As explained at the end of the previous article, “Blockchain and Thai Cryptocurrency Investment”, Thailand opened to cryptocurrency and blockchain technology in 2018 after issuing a Royal decree that requires businesses engaging in crypto to register with the Securities and Exchange Commission. The Thai regulatory framework has gained a good reputation in the region as enough regulations have been put in place to attract investors but not so many legal hurdles to stay in the way of promoters and developers.


Meanwhile, on February 14 of this year, as many were celebrating Valentine’s Day, JPMorgan Chase became the first major US bank to unveil its own cryptocurrency, the JPM Coin. Each token will be valued at one US dollar once the blockchain project begins testing as reported by CNBC.


With this move, JPMorgan Chase takes the lead in American real-world crypto banking, which as Umar Farooq, the head of JP Morgan’s blockchain projects told CNBC as reported in the New York Times, investors “will be better able to consolidate their money and get better rates for it.”


Well before this in Thailand, in July 2018, IBM and Krungsri Bank, one of Thailand's largest financial institutions, announced a five-year US$140M investment in digital banking with other projects in store, the most interesting being Project Inthanon, which aims to develop a wholesale central bank digital currency (CBDCs) running on blockchain as a new channel to conduct interbank settlements.


Bitcoin, like all coins, is based on the properties of mathematics rather than relying on physical properties (like gold and silver) or trust in central authorities (like fiat currencies). With these attributes, all that is required for a form of money to hold value is trust and adoption.

As with all currencies, Bitcoin's value comes only directly from people willing to accept them as payment. In reality, what was supposed to be a decentralized form of money reverted in a system controlled by just a handful of people. This community, in the case of Bitcoin, has failed and the peer-to-peer network has had to succumb to speculative trading and investments. Moreover, the limited scalability and excessive cost of mining have made it impossible to deliver the promised fast transactions.
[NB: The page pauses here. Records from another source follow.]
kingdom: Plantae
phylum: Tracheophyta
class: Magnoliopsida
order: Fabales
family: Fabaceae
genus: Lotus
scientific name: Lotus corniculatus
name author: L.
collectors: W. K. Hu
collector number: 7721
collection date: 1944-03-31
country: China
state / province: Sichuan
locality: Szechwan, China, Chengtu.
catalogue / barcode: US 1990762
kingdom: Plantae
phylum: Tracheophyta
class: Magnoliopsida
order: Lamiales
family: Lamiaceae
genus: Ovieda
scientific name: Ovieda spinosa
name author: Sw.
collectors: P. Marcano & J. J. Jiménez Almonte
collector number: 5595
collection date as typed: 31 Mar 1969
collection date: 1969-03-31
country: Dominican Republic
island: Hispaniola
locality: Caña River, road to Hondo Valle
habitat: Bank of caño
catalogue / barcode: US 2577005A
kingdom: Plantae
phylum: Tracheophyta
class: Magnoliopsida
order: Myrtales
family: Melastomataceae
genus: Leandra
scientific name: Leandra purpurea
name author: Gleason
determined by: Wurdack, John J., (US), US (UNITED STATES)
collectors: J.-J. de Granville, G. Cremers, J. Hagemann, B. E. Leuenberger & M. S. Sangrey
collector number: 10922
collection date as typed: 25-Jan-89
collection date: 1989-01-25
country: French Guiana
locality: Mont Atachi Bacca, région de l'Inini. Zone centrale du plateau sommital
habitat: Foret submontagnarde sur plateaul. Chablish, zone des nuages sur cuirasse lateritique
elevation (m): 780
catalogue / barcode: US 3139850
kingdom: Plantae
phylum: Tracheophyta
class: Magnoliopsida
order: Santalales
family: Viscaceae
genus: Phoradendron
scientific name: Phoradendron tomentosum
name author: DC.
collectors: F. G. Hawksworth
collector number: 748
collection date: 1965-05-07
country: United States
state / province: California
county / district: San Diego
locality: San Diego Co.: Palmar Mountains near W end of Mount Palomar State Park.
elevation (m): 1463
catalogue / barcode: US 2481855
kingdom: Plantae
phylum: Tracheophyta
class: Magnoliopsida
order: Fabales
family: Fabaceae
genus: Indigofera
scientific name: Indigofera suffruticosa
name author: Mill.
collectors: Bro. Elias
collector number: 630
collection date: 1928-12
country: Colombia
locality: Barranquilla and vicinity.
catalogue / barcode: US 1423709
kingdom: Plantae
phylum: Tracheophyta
Regardless, Bitcoin gave us blockchain, which we now know is a reliable means of storing data about other types of transactions such as property exchanges, stops in a supply chain and election votes.     Moreover, the nature of an open, decentralize economy powered by a blockchain is very much in line with business models that use platform systems to create value by facilitating exchanges between interdependent units. Even more important, in the near future, the blockchain will allow companies to stay relevant by fully embracing an “ecosystem economy” where companies can integrate core business functionalities with third party networks and platforms.


Despite its many uses, blockchain’s potential for  disruption is perhaps still greatest in the world of finance; hence, the importance of crypto. The intrinsic qualities of a distributed ledger system that allows for speed and efficiency together with greater transparency and traceability is very appealing to banks.


Like JPMorgan Chase and Krungsri Bank, more traditional banks and the Crypto Ecosystem will continue to build their own blockchain platforms and native tokens until they realize that mass adoption will only be possible if a connection between the two occurs.


Hand in hand, with a legacy system and set of clear rules and regulations, they will be able to form a bond of trust because even the sworn enemies of government, big banks and monopolistic corporations, realize that a decentralized and democratized system like Bitcoin needs rules.